De pagina wordt geladen...
“Zalige kerst!” Verhees, DGA van het Brabantse autobedrijf Van den Udenhout, heft straks het glas tijdens het kerstdiner met zijn 550 werknemers in ’t Boshuys in Best. Voor Tom, Linas en nog een personeelslid wordt het letterlijk een gezegend kerstfeest. Zij leefden tot voor kort als daklozen op straat.
Project D&W is ons daklozenproject. Het loopt sinds enkele maanden. Hier bij Van den Udenhout in Den Bosch hebben wij vier mensen aan het werk gezet, die in Den Haag op straat leefden. D&W staat voor Dak & Werk, een woning plus vaste baan,” legt Kurt Verhees (60) uit.
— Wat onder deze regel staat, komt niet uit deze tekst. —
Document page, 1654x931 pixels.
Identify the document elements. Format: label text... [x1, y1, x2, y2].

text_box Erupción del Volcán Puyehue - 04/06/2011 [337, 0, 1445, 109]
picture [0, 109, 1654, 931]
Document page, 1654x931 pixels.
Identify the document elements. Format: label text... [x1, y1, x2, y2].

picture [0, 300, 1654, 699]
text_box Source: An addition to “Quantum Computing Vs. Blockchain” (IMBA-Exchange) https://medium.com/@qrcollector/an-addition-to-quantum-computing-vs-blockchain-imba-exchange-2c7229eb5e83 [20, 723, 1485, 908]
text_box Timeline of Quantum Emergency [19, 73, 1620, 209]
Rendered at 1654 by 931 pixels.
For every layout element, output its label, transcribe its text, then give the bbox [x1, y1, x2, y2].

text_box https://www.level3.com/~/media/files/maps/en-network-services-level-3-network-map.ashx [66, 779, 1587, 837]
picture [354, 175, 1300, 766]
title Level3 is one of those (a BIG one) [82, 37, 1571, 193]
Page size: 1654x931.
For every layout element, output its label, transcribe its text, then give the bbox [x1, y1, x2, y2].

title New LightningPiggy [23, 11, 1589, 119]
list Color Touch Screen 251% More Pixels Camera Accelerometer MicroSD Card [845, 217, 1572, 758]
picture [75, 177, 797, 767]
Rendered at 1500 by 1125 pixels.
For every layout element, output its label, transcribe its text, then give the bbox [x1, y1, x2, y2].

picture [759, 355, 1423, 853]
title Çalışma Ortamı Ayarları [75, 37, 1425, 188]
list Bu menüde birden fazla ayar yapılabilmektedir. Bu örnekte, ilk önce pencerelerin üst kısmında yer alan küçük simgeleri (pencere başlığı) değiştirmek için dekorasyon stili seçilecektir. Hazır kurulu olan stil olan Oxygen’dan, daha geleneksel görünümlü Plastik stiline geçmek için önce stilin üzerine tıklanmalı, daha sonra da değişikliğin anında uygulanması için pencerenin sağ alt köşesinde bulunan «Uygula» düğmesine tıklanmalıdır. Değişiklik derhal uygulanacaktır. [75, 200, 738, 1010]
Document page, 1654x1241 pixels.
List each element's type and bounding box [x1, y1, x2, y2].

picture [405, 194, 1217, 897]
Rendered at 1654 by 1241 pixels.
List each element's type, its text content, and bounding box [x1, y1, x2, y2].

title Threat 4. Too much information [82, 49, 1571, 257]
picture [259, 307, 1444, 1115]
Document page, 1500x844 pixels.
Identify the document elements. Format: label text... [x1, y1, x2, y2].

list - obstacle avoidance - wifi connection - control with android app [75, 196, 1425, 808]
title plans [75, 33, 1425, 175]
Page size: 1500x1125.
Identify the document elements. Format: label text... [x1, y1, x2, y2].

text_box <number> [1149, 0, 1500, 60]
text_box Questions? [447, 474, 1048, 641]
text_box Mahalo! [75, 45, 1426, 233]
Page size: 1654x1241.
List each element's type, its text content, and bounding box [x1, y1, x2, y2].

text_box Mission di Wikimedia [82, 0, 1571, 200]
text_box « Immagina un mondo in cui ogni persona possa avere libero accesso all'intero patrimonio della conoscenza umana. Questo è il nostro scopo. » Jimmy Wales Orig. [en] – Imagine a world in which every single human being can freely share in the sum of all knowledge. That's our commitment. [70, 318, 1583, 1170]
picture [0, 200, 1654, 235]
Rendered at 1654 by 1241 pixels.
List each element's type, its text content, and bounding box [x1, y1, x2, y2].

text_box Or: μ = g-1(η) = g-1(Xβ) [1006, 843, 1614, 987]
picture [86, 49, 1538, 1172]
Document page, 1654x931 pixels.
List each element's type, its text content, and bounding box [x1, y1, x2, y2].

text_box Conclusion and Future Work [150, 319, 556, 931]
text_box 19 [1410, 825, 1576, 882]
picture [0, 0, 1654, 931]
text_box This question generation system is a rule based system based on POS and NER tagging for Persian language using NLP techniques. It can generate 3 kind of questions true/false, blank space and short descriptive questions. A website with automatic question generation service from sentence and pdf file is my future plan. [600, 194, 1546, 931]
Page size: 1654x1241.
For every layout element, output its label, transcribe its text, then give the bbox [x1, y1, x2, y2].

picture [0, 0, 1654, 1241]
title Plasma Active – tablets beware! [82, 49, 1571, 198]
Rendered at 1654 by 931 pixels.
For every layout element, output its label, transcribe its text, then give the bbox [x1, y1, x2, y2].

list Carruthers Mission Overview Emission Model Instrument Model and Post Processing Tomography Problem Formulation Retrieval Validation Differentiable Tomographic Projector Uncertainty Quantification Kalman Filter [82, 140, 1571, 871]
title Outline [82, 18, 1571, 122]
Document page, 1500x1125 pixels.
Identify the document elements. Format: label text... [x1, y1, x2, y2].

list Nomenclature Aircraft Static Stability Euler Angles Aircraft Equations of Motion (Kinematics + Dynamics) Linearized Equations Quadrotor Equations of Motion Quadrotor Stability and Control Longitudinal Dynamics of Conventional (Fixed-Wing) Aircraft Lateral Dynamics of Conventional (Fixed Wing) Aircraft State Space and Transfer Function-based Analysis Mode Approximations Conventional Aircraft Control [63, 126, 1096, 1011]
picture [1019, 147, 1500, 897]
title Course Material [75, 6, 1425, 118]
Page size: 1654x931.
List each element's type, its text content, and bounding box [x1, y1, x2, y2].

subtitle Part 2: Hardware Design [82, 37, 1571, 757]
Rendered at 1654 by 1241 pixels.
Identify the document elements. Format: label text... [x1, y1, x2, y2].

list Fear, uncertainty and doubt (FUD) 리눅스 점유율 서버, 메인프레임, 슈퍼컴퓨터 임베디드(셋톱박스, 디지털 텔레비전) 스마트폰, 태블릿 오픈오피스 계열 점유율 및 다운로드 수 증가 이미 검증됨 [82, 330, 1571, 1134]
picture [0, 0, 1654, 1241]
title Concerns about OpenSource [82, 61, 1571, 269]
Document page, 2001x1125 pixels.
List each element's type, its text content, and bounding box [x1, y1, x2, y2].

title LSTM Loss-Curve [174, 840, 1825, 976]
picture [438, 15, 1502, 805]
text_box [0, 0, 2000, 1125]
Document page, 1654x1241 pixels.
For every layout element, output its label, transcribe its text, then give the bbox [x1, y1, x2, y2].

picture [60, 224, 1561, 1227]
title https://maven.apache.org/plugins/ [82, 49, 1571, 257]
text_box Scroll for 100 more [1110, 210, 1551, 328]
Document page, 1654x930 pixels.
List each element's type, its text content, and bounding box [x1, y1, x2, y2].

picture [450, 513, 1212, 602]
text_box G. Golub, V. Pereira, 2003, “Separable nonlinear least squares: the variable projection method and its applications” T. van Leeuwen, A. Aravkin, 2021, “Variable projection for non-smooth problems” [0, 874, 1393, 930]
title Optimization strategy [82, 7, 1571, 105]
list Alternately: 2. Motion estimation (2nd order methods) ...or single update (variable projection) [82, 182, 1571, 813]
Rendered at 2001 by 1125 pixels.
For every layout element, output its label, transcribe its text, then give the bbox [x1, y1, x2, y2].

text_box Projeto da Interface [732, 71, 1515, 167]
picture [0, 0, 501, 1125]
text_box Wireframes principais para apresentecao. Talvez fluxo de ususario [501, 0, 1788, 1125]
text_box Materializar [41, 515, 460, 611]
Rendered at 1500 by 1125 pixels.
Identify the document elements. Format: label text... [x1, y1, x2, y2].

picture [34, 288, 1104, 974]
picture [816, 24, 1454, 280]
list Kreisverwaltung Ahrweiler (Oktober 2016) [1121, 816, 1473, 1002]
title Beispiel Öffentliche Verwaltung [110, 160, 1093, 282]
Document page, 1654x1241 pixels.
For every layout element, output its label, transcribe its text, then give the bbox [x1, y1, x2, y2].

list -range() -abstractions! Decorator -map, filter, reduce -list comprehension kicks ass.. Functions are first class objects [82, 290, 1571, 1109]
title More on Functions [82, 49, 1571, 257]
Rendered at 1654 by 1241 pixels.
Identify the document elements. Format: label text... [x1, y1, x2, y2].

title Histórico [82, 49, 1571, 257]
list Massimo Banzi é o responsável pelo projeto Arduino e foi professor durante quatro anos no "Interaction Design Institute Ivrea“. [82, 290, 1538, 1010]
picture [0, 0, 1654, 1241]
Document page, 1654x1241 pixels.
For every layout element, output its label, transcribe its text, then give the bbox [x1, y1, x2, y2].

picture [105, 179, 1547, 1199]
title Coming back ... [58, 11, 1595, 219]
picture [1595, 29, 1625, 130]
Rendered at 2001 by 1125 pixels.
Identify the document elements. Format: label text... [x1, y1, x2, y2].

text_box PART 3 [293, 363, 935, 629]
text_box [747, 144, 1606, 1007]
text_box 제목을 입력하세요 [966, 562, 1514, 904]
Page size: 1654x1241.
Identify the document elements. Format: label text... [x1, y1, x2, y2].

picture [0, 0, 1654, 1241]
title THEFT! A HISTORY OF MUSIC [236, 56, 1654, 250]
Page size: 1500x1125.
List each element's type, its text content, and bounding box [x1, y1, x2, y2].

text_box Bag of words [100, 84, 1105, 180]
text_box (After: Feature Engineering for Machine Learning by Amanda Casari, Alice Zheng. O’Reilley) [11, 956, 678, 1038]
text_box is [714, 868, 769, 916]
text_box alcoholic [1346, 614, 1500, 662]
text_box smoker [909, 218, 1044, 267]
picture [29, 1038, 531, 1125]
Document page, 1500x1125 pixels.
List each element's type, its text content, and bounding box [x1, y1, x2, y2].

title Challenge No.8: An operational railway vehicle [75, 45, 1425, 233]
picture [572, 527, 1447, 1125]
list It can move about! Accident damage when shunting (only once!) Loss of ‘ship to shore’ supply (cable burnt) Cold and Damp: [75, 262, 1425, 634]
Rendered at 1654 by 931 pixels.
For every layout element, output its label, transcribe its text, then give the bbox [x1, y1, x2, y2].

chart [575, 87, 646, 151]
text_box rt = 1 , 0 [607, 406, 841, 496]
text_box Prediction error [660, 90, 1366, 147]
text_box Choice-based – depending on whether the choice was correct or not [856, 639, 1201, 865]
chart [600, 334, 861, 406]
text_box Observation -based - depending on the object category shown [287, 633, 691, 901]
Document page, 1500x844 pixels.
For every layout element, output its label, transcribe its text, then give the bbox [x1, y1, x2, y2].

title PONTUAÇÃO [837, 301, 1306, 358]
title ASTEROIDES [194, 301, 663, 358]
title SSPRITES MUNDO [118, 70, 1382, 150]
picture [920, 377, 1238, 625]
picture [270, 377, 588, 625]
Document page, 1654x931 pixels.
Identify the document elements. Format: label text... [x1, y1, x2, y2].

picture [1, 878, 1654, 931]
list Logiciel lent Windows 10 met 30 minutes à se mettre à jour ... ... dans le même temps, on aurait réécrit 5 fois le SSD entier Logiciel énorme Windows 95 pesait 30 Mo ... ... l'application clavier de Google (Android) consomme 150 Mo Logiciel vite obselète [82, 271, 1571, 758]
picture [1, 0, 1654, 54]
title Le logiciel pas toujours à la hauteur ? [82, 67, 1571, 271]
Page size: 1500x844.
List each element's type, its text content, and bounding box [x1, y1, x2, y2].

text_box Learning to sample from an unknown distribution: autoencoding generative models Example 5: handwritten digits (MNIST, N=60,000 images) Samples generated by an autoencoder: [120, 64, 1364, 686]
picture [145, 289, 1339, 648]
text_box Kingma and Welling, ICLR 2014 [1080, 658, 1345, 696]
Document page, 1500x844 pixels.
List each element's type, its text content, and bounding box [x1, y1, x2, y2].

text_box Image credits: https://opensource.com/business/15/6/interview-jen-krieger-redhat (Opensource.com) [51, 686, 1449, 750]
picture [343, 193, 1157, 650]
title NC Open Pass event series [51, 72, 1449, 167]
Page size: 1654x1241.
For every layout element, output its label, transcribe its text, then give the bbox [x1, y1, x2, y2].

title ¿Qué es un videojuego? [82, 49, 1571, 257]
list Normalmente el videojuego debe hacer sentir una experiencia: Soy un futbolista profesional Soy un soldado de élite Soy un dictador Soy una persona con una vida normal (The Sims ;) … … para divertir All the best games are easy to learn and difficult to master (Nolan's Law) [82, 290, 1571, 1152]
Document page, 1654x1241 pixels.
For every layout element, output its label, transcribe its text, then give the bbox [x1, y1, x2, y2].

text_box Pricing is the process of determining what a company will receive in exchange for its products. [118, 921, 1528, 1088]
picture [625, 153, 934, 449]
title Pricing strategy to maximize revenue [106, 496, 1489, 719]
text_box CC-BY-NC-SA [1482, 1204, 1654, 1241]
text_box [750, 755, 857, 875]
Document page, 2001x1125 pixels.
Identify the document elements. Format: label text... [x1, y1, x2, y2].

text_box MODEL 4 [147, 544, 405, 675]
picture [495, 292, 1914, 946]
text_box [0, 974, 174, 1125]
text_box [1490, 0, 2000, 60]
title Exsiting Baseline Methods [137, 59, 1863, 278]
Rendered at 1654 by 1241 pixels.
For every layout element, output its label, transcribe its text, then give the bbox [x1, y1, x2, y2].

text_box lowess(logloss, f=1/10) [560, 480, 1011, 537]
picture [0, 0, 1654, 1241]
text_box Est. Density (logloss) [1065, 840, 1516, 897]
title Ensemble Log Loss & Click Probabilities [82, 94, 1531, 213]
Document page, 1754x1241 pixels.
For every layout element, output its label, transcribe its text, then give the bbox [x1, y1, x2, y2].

“Ik leerde de daklozenwereld kennen via voormalig autohandelaar Gijs van der Tang. Hij runde dertig jaar zijn eigen bedrijf in Delft. Daarna werd hij veldwerker bij het Leger des Heils in Den Haag. Gijs vroeg ons een negenpersoons-Volkswagenbus te huur om Haagse daklozen tijdens de winterkouderegeling te vervoeren. Bij vrieskou haalt het Leger daklozen met een bus van straat om hen voor de nacht naar een slaapplek te brengen. Ik zei: ‘Je mag die bus deze winter niet huren, wel lenen. Op één voorwaarde: Ik ga een avondje met je mee. Dan weet ik waarom die bus nodig is en voor wie ik dit doe.”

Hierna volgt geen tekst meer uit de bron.